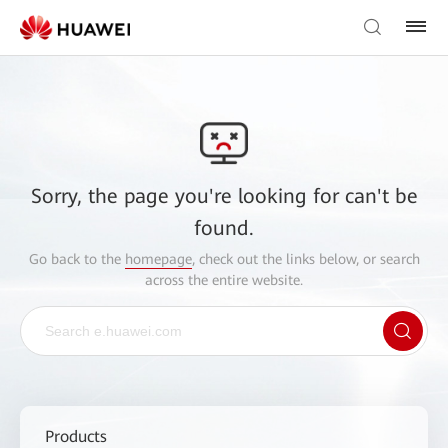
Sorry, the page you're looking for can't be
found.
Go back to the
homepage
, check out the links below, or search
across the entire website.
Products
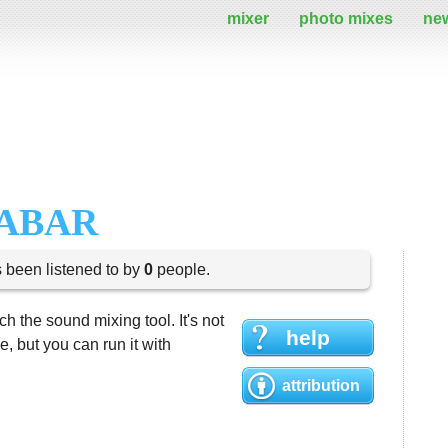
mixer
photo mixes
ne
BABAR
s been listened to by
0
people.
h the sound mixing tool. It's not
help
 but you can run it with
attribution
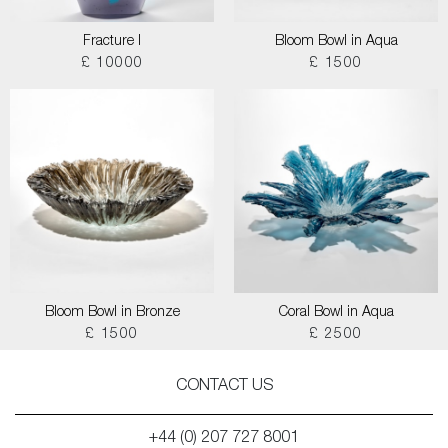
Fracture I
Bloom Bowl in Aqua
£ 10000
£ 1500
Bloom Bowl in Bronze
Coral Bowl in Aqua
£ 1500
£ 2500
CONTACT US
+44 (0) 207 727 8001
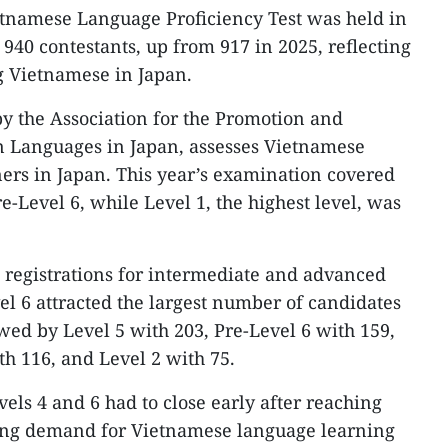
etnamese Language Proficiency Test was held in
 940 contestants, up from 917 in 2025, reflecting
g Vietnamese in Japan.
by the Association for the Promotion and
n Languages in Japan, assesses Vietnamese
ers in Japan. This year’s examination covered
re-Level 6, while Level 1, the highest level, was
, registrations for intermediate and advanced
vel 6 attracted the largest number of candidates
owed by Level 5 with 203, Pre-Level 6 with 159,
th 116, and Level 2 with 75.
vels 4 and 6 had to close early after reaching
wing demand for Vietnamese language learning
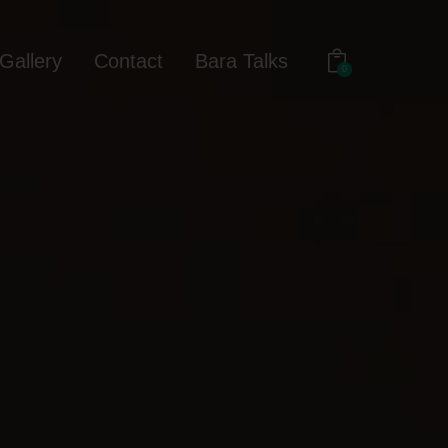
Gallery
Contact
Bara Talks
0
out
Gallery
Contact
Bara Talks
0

• _JOB ITEM_: The answer should be the complete listing, set down exactly, without pictures.

• _OUTPUT FOR THIS TASK_:
Sorry, the page you're looking for can't be
found.
Go back to the
homepage
, check out the links below, or search
across the entire website.
Products
mixer
photo mixes
ne
BABAR
s been listened to by
0
people.
h the sound mixing tool. It's not
help
 but you can run it with
attribution
Fracture I
Bloom Bowl in Aqua
£ 10000
£ 1500
Bloom Bowl in Bronze
Coral Bowl in Aqua
£ 1500
£ 2500
CONTACT US
+44 (0) 207 727 8001
etnamese Language Proficiency Test was held in
 940 contestants, up from 917 in 2025, reflecting
g Vietnamese in Japan.
by the Association for the Promotion and
n Languages in Japan, assesses Vietnamese
ers in Japan. This year’s examination covered
re-Level 6, while Level 1, the highest level, was
, registrations for intermediate and advanced
vel 6 attracted the largest number of candidates
owed by Level 5 with 203, Pre-Level 6 with 159,
th 116, and Level 2 with 75.
vels 4 and 6 had to close early after reaching
wing demand for Vietnamese language learning
Gallery
Contact
Bara Talks
0
out
Gallery
Contact
Bara Talks
0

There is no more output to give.